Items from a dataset
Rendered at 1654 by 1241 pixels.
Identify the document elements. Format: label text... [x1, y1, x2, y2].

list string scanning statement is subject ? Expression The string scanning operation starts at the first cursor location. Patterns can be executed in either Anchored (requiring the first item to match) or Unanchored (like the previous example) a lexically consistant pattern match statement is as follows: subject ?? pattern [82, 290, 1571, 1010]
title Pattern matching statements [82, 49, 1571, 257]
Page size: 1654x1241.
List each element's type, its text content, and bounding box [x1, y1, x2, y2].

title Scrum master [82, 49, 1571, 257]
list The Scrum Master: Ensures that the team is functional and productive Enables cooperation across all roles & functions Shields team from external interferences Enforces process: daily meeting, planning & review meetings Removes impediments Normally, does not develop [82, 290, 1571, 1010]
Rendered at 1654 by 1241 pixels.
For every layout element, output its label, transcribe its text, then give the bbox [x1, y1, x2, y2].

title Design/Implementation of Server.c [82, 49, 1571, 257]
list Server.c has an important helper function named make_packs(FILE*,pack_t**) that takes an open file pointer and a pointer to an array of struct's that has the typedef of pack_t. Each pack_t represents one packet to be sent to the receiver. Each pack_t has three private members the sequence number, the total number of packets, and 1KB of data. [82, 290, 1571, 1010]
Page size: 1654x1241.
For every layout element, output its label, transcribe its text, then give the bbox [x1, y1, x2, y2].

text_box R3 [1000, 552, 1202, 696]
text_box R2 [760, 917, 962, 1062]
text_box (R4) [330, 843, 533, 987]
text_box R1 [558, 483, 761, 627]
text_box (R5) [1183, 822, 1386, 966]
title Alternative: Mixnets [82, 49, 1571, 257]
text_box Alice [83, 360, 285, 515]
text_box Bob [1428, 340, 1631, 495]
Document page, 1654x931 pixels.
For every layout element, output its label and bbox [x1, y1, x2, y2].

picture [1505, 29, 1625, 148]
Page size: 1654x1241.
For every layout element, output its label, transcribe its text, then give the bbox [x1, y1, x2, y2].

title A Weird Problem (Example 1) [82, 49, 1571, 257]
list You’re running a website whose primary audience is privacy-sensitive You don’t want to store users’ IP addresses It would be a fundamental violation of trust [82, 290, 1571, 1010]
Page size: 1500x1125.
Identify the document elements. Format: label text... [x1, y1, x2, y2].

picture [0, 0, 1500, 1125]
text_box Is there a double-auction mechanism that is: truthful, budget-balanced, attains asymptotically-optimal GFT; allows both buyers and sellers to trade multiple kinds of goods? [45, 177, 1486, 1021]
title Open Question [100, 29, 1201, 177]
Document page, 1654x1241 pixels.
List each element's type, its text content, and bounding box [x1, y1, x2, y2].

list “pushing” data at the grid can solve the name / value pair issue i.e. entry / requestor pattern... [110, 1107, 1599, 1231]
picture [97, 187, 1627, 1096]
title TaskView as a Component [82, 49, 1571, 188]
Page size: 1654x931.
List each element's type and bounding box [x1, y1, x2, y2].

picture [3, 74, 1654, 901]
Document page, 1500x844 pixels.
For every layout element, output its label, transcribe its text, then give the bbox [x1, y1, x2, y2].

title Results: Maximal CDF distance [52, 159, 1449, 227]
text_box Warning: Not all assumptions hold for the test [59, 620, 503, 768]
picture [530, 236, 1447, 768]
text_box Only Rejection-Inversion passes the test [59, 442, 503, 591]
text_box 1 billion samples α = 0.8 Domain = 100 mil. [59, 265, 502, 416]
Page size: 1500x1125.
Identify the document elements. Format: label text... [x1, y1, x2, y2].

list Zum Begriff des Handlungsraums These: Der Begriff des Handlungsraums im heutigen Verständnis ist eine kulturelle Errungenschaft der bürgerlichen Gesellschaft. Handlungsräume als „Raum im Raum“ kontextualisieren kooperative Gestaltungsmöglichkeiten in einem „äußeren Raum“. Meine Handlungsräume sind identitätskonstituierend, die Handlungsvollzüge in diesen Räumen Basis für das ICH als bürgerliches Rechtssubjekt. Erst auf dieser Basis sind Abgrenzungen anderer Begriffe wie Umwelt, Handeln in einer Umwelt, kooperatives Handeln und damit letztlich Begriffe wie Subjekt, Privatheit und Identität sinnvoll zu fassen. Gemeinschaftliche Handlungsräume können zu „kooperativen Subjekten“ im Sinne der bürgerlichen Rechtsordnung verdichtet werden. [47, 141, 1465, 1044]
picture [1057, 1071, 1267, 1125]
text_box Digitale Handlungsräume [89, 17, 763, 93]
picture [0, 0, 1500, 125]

WHAT IS ASKED:
Can you reproduce the lines above, from the one containing "Document page, 1654x931 pixels." through the one containing "title TaskView as", inclusive, with "Page size" swapped for "Canvas size" and nothing else changed?

RIGHT ANSWER:
Document page, 1654x931 pixels.
For every layout element, output its label and bbox [x1, y1, x2, y2].

picture [1505, 29, 1625, 148]
Canvas size: 1654x1241.
For every layout element, output its label, transcribe its text, then give the bbox [x1, y1, x2, y2].

title A Weird Problem (Example 1) [82, 49, 1571, 257]
list You’re running a website whose primary audience is privacy-sensitive You don’t want to store users’ IP addresses It would be a fundamental violation of trust [82, 290, 1571, 1010]
Canvas size: 1500x1125.
Identify the document elements. Format: label text... [x1, y1, x2, y2].

picture [0, 0, 1500, 1125]
text_box Is there a double-auction mechanism that is: truthful, budget-balanced, attains asymptotically-optimal GFT; allows both buyers and sellers to trade multiple kinds of goods? [45, 177, 1486, 1021]
title Open Question [100, 29, 1201, 177]
Document page, 1654x1241 pixels.
List each element's type, its text content, and bounding box [x1, y1, x2, y2].

list “pushing” data at the grid can solve the name / value pair issue i.e. entry / requestor pattern... [110, 1107, 1599, 1231]
picture [97, 187, 1627, 1096]
title TaskView as a Component [82, 49, 1571, 188]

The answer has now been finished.